What is your experience in working with African American and Latino youth? how that experience will inform your decision-making as a MMSD school board membeR?
I grew up in the Black community of South Madison, where my family and community was very committed to ensure that our children received a good education, while embracing the richness of our community. I can proudly say that if there was a program for Black children and children of color, I was in it: The African American Academy, Boys & Girls Club of Dane County, the first cohort of the UW-Madison’s PEOPLE program. My grandmother, Sadie Pearson, arrived in Madison in the early 60’s. I have benefited from generational wisdom and experience, including years of work as an activist and advocate for public schools.
Professionally, I worked at the Boys & Girls Club of Dane County from 2005 to 2013. I worked directly with elementary, middle, and high school students and their families from ethnically diverse backgrounds, and other community organizations. I taught a host of programs including, but not limited to: language programs, reading programs, computer literacy and safety programs, and life skill programs. I created with other staff, a program that transported children with housing insecurities to school each day. Later, I had responsibilities of securing funding, ensuring transparency, data analysis and auditing for grants and programs, I have been on the outside looking in. My expertise comes from having lived experiences, I do not have to rely on being part of committees or task forces.
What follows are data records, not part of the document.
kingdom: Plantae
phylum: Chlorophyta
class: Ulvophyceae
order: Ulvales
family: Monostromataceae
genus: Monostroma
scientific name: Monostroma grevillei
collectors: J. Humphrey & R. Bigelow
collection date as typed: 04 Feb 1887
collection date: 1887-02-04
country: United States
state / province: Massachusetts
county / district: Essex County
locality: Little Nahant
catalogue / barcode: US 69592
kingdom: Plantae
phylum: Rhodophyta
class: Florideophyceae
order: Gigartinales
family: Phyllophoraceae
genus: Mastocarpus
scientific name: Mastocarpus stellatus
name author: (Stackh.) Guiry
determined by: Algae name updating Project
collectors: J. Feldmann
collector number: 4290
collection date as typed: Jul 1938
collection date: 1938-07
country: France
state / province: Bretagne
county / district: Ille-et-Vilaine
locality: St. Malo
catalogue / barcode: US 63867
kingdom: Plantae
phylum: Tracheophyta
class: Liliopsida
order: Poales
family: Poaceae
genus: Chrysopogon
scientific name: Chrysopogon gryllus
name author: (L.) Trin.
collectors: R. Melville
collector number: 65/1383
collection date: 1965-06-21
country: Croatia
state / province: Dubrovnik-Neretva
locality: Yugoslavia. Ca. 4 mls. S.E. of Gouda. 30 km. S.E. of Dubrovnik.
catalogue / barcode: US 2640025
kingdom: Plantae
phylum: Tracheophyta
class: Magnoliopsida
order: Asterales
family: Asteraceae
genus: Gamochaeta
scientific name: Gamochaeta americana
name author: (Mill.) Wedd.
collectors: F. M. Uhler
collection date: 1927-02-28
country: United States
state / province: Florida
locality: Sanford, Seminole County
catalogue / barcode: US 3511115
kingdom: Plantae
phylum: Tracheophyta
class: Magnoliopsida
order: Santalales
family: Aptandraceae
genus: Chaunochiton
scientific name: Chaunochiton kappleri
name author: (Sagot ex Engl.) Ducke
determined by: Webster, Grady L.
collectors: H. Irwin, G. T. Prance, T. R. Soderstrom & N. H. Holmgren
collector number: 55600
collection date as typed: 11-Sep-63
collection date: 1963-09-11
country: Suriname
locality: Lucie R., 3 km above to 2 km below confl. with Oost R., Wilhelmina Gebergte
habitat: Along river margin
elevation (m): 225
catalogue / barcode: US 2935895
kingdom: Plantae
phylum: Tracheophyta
I know what it was like to be left out of classroom learning communities as students partnered with their friends for academic projects. I was on my own while the other students had each other as resources to brainstorm and develop their academic ideas.
I know what it is like to feel as though I was “bad” and needed to be “fixed” when I was told as a child that the way I expressed myself in language was “not correct.”
I have institutional memories of black students in our high schools making school improvements to climate and culture; what decades of young people of color like and dislike when it comes to reading, math or science; how to lead groups of ethnically diverse students in exploring what outside factors impacted them emotionally and what their social lives were like.
I know what makes students of color fascinated in schoolwork and what makes them want to pass notes during lessons. I know what it is like to consistently be in the lives of the homeless youth in our schools - not because it was my position, or job, but because I saw how tired, hungry and scared the children in my community were.
I know what worked in the Black communities initiatives to help us read at grade level using books that we were all into, what it felt like to finally get an A on a math test, what attitudes the adults had when they taught us, what programs disappeared because someone moved out of the area, or how some people worked out ways for us to only focus on our creativity.
Part of my expertise is in being a parent learning through the IEP process - not understanding the process, scheduling and meeting with my son’s teachers, even when we were all at a loss, brainstorming solutions and watching them work with my son.
In short, I see my community in a holistic way. My own experiences matter, because I have many shared experiences with black, latinx, and Hmong youth today. These are the experiences that are needed to shape board policies.